Così hanno consegnato alle pagine di Nature un’ipotesi del tutto nuova sulle ragioni di questo anomalo mimetismo di serie B: gli insetti più piccoli sono meno appetibili per i predatori e non sentono quindi l’esigenza di affinare la tecnica di mimetismo. Tradotto in linguaggio evolutivo significa che il disinteresse degli uccelli per le prede sotto una certa taglia ha avuto ripercussioni sui meccanismi selettivi, abbassando gli standard richiesti per il mimetismo. Si tratta di una sorta di “selezione rilassata” (relaxed-selection hypothesis) avvenuta in assenza di forti pressioni.

I ricercatori, convinti che questa sia l’unica spiegazione valida di fronte all’esistenza dei mascheramenti mal riusciti, hanno scartato le altre ipotesi avanzate finora. Non vale, secondo loro, la tesi che attribuisce solamente a noi umani la capacità di distinguere le imperfezioni, che invece sfuggirebbero ai predatori di altre specie, e crolla anche l’ipotesi di chi sostiene che i travestimenti difettosi siano piuttosto un tentativo di somigliare a più modelli nello stesso momento. Tanto meno si possono giustificare le pecche nella mimica con la tesi del “satyric mimicry”, secondo cui gli insetti adotterebbero un aspetto volutamente ambiguo per confondere il nemico e prendere tempo.

**Estratti del dataset**
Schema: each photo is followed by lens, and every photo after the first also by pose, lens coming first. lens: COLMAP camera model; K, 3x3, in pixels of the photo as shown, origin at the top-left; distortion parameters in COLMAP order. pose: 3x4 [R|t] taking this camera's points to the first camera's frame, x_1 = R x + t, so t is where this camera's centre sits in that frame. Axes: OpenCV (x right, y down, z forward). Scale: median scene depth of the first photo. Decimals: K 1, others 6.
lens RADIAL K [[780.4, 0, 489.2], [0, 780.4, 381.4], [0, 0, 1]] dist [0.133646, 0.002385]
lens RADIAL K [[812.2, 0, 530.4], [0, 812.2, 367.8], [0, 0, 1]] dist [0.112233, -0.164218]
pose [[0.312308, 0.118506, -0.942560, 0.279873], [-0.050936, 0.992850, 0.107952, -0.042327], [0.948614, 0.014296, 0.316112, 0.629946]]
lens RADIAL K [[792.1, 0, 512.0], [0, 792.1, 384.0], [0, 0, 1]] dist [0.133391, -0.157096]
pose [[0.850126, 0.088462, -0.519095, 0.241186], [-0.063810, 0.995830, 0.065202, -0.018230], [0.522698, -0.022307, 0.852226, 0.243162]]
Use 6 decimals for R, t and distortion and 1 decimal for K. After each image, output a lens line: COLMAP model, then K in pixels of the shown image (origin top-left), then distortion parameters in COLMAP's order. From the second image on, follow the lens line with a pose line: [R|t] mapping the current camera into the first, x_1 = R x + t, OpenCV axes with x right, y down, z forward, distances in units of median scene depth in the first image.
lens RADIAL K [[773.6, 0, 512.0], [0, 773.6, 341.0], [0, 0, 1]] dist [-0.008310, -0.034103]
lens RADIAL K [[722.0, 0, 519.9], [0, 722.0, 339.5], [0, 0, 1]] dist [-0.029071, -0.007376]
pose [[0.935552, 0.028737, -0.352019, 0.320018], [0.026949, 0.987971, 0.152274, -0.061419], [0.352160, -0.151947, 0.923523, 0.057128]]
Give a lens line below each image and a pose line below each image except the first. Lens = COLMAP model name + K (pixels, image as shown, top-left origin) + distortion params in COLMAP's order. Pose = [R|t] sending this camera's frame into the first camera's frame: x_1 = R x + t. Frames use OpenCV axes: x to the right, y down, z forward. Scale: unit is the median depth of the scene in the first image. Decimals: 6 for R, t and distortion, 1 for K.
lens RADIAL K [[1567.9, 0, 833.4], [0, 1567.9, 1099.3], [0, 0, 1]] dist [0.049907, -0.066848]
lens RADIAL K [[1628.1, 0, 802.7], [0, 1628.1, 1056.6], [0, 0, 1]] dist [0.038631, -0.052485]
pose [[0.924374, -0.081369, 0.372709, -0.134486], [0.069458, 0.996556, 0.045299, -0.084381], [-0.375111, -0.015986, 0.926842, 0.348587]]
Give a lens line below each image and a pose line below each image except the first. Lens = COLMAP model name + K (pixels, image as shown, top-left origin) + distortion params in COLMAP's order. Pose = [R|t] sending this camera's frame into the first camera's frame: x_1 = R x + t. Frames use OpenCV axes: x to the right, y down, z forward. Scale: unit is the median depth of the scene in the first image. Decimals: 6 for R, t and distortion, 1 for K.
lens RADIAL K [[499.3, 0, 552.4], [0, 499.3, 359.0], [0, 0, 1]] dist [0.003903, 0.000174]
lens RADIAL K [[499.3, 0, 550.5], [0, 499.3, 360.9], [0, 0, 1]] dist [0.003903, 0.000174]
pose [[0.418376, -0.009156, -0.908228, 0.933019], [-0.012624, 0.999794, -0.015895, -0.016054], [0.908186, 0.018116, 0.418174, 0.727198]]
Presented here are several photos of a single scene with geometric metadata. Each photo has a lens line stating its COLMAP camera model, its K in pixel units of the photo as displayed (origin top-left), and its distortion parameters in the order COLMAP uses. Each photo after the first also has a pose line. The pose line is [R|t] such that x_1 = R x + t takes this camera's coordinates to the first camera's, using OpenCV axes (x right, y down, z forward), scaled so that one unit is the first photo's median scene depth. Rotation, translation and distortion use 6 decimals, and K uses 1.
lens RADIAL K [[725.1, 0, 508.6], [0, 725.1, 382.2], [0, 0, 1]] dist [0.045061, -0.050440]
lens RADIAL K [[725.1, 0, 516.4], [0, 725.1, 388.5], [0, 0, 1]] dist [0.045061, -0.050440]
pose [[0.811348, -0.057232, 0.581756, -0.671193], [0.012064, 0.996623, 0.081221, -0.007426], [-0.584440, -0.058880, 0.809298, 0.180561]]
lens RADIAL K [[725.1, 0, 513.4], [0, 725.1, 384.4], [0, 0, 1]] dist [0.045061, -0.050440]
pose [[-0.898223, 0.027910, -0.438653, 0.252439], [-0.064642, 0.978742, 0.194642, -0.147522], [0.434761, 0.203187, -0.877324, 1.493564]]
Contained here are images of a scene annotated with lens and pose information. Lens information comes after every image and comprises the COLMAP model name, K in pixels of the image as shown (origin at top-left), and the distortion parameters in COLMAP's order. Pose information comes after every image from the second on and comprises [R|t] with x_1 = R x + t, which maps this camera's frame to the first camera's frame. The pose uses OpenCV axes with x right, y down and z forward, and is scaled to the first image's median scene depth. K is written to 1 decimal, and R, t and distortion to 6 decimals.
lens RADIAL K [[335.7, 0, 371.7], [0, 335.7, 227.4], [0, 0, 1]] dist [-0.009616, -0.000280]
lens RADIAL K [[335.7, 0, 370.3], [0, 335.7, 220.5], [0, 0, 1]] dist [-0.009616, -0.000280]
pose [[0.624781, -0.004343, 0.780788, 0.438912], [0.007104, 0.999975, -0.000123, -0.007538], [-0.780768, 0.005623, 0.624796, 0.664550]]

**Istruzioni**
**a.** Traduci in inglese la frase del testo sul mimetismo degli insetti «Si tratta di una sorta di “selezione rilassata” (relaxed-selection hypothesis) avvenuta in assenza di forti pressioni.»
**b.** Riporta il passo del testo sul mimetismo degli insetti che si apre con le parole contenenti "Così hanno consegnato" e si chiude con "di forti pressioni.".
**c.** Rispondi a queste domande sul testo sul mimetismo degli insetti:
(i) Secondo l'ipotesi pubblicata su Nature, perché gli insetti più piccoli non sentono l'esigenza di affinare la tecnica di mimetismo?
(ii) A chi attribuisce la capacità di distinguere le imperfezioni la tesi che i ricercatori respingono?
(iii) Secondo la tesi del “satyric mimicry”, a quale scopo gli insetti adotterebbero un aspetto volutamente ambiguo?

**Risposte**
**a.** It is a kind of “relaxed selection” (relaxed-selection hypothesis) that took place in the absence of strong pressures.

**b.**
Così hanno consegnato alle pagine di Nature un’ipotesi del tutto nuova sulle ragioni di questo anomalo mimetismo di serie B: gli insetti più piccoli sono meno appetibili per i predatori e non sentono quindi l’esigenza di affinare la tecnica di mimetismo. Tradotto in linguaggio evolutivo significa che il disinteresse degli uccelli per le prede sotto una certa taglia ha avuto ripercussioni sui meccanismi selettivi, abbassando gli standard richiesti per il mimetismo. Si tratta di una sorta di “selezione rilassata” (relaxed-selection hypothesis) avvenuta in assenza di forti pressioni.

**c.**
(i) Perché sono meno appetibili per i predatori.
(ii) Solamente a noi umani.
(iii) Per confondere il nemico e prendere tempo.